====== Records shown

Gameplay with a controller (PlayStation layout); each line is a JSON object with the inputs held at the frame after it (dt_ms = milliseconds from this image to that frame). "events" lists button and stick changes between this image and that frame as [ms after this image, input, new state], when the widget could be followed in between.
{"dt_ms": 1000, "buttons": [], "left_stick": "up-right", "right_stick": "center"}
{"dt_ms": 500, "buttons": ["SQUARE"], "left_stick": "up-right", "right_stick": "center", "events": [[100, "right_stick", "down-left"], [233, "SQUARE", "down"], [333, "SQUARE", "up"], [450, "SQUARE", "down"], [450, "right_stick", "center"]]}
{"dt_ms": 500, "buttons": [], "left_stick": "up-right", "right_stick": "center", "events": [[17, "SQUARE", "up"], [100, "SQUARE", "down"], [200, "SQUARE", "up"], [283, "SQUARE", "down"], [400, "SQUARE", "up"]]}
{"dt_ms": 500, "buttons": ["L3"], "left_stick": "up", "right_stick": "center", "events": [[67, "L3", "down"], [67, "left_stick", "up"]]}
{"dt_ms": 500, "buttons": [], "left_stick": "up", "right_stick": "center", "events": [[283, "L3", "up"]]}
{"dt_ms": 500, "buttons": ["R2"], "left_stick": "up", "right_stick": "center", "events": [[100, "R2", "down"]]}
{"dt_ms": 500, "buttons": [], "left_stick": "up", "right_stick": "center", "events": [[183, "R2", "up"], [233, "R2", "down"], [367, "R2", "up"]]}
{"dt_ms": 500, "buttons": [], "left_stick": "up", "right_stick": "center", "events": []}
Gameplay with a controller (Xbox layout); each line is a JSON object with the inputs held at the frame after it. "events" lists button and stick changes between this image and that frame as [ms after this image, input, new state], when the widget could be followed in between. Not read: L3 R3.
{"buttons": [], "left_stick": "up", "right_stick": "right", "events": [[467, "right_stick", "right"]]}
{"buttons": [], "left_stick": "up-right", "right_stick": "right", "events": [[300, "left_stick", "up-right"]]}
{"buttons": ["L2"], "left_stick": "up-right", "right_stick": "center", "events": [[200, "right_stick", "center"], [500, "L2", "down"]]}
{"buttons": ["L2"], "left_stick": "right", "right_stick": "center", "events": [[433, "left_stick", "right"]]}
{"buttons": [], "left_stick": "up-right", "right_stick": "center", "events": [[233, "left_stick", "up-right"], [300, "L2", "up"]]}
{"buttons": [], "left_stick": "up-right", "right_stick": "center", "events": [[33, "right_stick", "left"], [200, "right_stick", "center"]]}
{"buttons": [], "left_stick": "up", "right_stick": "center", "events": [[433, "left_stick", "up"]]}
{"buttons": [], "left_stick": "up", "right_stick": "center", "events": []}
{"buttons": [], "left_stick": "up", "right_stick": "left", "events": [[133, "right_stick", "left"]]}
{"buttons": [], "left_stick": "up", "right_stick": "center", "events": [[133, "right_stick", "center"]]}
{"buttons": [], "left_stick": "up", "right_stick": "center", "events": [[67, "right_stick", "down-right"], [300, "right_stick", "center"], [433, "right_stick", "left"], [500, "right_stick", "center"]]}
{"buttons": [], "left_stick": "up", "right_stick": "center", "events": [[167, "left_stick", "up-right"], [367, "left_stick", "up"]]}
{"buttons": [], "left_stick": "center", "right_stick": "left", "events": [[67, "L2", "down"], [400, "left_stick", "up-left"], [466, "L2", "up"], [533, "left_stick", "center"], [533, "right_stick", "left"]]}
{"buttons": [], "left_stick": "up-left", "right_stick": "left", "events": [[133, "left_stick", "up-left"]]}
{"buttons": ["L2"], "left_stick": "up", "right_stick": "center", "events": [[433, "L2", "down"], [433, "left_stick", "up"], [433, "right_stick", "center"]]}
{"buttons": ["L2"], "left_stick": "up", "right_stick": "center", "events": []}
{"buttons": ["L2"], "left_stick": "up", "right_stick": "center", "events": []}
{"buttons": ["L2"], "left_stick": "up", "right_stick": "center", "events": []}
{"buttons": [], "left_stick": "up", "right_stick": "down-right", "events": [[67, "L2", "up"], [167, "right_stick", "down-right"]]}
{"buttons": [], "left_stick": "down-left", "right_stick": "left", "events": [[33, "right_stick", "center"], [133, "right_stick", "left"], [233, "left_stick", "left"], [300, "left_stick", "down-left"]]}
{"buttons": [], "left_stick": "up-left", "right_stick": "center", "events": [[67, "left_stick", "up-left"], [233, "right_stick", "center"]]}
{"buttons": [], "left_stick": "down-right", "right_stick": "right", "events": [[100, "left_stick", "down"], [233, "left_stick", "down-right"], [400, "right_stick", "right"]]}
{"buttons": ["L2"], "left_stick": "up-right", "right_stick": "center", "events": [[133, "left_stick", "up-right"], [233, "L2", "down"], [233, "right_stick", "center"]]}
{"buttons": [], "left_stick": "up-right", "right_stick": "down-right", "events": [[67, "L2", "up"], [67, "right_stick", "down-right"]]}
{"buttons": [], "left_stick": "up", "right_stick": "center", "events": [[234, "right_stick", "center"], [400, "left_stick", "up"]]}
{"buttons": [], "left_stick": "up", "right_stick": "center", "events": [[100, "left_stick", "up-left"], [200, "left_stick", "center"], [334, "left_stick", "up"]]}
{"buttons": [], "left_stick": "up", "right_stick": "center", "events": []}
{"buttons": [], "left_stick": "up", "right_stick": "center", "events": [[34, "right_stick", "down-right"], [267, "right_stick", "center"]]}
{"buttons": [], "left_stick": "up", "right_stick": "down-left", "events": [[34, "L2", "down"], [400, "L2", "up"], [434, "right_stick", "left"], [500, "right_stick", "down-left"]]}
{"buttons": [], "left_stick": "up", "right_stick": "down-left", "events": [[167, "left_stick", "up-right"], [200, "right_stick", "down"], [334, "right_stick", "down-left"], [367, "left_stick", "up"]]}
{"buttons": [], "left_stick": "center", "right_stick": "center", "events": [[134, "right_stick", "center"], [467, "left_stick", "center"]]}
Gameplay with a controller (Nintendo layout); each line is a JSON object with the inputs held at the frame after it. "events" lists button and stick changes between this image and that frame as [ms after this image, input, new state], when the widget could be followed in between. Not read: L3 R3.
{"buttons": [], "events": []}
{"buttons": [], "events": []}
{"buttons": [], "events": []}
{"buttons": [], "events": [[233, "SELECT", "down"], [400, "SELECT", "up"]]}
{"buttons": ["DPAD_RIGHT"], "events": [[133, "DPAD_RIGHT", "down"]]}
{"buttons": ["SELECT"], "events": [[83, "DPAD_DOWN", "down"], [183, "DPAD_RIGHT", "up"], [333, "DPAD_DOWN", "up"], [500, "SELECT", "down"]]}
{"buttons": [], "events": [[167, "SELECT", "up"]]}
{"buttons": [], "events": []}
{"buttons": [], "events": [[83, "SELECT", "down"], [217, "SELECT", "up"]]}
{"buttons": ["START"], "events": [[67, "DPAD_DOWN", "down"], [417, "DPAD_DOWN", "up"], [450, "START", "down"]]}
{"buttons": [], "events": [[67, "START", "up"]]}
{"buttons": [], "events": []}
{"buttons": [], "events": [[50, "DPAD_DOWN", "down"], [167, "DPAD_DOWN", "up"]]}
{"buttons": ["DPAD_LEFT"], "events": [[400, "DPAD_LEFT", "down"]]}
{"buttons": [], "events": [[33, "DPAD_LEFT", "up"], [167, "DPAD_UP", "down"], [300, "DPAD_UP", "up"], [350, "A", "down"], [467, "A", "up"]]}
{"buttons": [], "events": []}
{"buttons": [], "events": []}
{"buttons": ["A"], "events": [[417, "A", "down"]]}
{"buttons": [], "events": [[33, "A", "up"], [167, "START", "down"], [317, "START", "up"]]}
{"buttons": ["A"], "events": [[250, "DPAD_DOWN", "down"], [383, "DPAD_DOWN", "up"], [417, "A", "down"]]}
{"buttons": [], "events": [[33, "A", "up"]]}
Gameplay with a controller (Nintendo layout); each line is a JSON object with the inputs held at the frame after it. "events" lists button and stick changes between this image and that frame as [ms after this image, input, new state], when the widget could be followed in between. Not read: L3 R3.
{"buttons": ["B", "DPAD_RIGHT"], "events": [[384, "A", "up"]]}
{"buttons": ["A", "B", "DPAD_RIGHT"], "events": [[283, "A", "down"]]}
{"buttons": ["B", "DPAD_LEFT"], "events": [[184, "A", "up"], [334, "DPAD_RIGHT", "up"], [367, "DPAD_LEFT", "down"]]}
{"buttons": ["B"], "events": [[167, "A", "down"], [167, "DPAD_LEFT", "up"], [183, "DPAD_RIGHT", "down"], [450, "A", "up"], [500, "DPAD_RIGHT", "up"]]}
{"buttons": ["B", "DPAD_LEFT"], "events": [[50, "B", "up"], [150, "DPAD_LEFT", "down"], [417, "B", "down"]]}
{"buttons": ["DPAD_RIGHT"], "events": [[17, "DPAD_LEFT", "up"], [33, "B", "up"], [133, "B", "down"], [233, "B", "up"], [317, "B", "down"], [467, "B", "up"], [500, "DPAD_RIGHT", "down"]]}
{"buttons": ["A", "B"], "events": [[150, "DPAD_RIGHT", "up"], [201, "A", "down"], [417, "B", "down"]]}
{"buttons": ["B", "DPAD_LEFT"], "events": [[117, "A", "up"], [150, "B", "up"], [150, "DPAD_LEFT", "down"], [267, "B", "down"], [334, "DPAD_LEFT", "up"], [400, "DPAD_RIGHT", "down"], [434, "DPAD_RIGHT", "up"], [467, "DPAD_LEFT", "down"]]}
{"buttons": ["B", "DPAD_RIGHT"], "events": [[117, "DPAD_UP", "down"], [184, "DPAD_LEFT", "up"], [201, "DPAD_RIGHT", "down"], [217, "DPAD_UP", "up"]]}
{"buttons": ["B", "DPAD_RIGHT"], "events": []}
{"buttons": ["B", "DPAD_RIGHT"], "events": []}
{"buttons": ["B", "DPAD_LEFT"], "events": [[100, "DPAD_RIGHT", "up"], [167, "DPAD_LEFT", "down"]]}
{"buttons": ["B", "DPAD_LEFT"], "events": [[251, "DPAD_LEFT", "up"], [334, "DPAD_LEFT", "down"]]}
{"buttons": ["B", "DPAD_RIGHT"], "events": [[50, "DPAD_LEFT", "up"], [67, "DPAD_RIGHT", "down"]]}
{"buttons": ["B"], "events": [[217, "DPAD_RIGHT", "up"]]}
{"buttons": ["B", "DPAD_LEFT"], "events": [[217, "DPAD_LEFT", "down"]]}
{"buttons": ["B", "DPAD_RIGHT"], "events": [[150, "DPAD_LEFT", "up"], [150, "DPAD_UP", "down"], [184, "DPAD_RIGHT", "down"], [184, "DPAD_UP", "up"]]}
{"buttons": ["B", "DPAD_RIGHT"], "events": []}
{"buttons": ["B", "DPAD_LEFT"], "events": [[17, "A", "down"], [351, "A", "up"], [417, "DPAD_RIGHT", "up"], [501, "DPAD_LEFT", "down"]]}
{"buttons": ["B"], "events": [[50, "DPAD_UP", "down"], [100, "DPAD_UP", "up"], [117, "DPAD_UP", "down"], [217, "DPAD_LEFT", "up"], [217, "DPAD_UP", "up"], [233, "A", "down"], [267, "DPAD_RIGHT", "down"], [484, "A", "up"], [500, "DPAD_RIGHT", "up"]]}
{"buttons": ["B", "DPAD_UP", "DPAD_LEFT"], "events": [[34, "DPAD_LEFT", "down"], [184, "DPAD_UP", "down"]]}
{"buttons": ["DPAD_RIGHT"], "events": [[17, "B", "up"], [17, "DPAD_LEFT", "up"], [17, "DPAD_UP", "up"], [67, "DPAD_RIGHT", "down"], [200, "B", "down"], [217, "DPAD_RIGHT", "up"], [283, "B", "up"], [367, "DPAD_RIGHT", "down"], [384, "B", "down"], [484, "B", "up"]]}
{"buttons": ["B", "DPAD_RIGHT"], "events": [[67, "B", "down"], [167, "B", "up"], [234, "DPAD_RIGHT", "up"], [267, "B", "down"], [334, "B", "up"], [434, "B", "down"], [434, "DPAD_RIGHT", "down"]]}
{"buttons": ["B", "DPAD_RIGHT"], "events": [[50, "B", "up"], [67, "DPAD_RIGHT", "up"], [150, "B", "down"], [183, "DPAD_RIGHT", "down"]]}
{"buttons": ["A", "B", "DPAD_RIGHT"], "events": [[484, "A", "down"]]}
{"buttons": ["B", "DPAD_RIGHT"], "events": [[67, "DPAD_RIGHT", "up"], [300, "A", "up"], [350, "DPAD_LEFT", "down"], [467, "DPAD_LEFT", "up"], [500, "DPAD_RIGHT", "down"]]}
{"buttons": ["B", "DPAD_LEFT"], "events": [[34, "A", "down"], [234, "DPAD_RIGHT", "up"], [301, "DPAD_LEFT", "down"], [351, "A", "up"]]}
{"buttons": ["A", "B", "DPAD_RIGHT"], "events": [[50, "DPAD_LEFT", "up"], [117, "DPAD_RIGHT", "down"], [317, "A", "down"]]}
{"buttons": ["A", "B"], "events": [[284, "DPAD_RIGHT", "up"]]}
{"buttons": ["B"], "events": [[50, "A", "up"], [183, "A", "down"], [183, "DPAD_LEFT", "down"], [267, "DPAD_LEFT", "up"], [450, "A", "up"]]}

============

Required work: Check each line of the records for the word "SELECT", and show the lines that contain it.

Answer box:
{"buttons": [], "events": [[233, "SELECT", "down"], [400, "SELECT", "up"]]}
{"buttons": ["SELECT"], "events": [[83, "DPAD_DOWN", "down"], [183, "DPAD_RIGHT", "up"], [333, "DPAD_DOWN", "up"], [500, "SELECT", "down"]]}
{"buttons": [], "events": [[167, "SELECT", "up"]]}
{"buttons": [], "events": [[83, "SELECT", "down"], [217, "SELECT", "up"]]}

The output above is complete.